What you should do: Please reproduce the records word for word, from their start through the line containing "for that shot.", and leave the pictures out.
Top of Data for the task
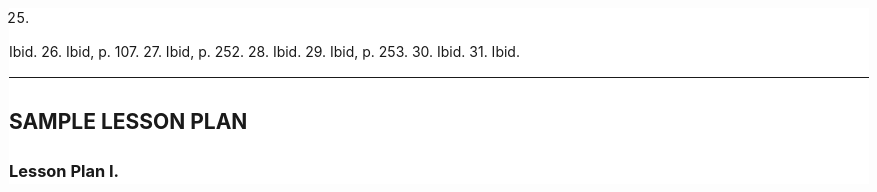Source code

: 25.
</td>
<td>
Ibid.
</td>
</tr>
<tr>
<td>
26.
</td>
<td>
Ibid, p. 107.
</td>
</tr>
<tr>
<td>
27.
</td>
<td>
Ibid, p. 252.
</td>
</tr>
<tr>
<td>
28.
</td>
<td>
Ibid.
</td>
</tr>
<tr>
<td>
29.
</td>
<td>
Ibid, p. 253.
</td>
</tr>
<tr>
<td>
30.
</td>
<td>
Ibid.
</td>
</tr>
<tr>
<td>
31.
</td>
<td>
Ibid.
</td>
</tr>
</table>
</dl>
</blockquote>
<hr/>
<h2>
SAMPLE LESSON PLAN
</h2>
<h3>
Lesson Plan I.
<i>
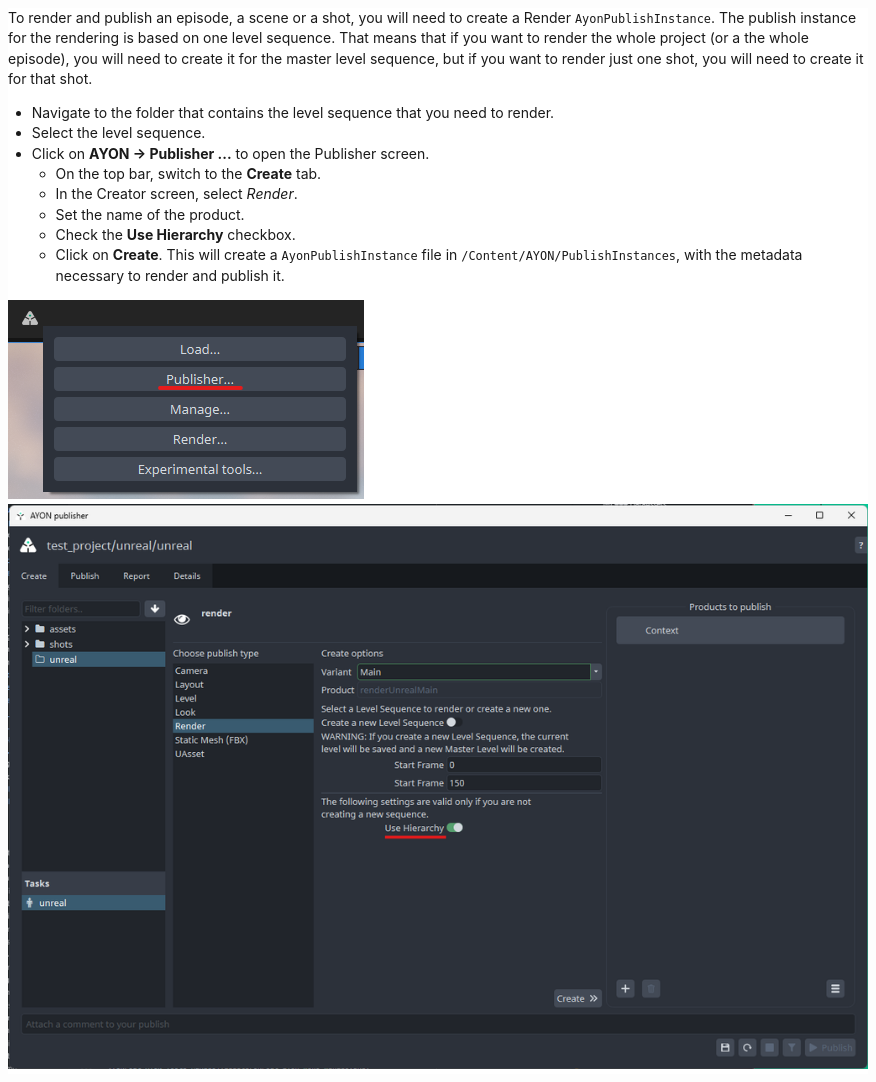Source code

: To render and publish an episode, a scene or a shot, you will need to create a Render `AyonPublishInstance`. The publish instance for the rendering is based on one level sequence. That means that if you want to render the whole project (or a the whole episode), you will need to create it for the master level sequence, but if you want to render just one shot, you will need to create it for that shot.

- Navigate to the folder that contains the level sequence that you need to render.
- Select the level sequence.
- Click on **AYON → Publisher ...** to open the Publisher screen.
  - On the top bar, switch to the **Create** tab.
  - In the Creator screen, select *Render*.
  - Set the name of the product.
  - Check the **Use Hierarchy** checkbox.
  - Click on **Create**. This will create a `AyonPublishInstance` file in `/Content/AYON/PublishInstances`, with the metadata necessary to render and publish it.

![Unreal AYON Tools Publisher](assets/unreal_ayon_menu_publisher.png)
![Unreal AYON Create Render](assets/unreal_create_render_use_hierarchy.png)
Bottom of Data for the task
Answer to the exercise:
Source code

: 25.
</td>
<td>
Ibid.
</td>
</tr>
<tr>
<td>
26.
</td>
<td>
Ibid, p. 107.
</td>
</tr>
<tr>
<td>
27.
</td>
<td>
Ibid, p. 252.
</td>
</tr>
<tr>
<td>
28.
</td>
<td>
Ibid.
</td>
</tr>
<tr>
<td>
29.
</td>
<td>
Ibid, p. 253.
</td>
</tr>
<tr>
<td>
30.
</td>
<td>
Ibid.
</td>
</tr>
<tr>
<td>
31.
</td>
<td>
Ibid.
</td>
</tr>
</table>
</dl>
</blockquote>
<hr/>
<h2>
SAMPLE LESSON PLAN
</h2>
<h3>
Lesson Plan I.
<i>
Source code

: To render and publish an episode, a scene or a shot, you will need to create a Render `AyonPublishInstance`. The publish instance for the rendering is based on one level sequence. That means that if you want to render the whole project (or a the whole episode), you will need to create it for the master level sequence, but if you want to render just one shot, you will need to create it for that shot.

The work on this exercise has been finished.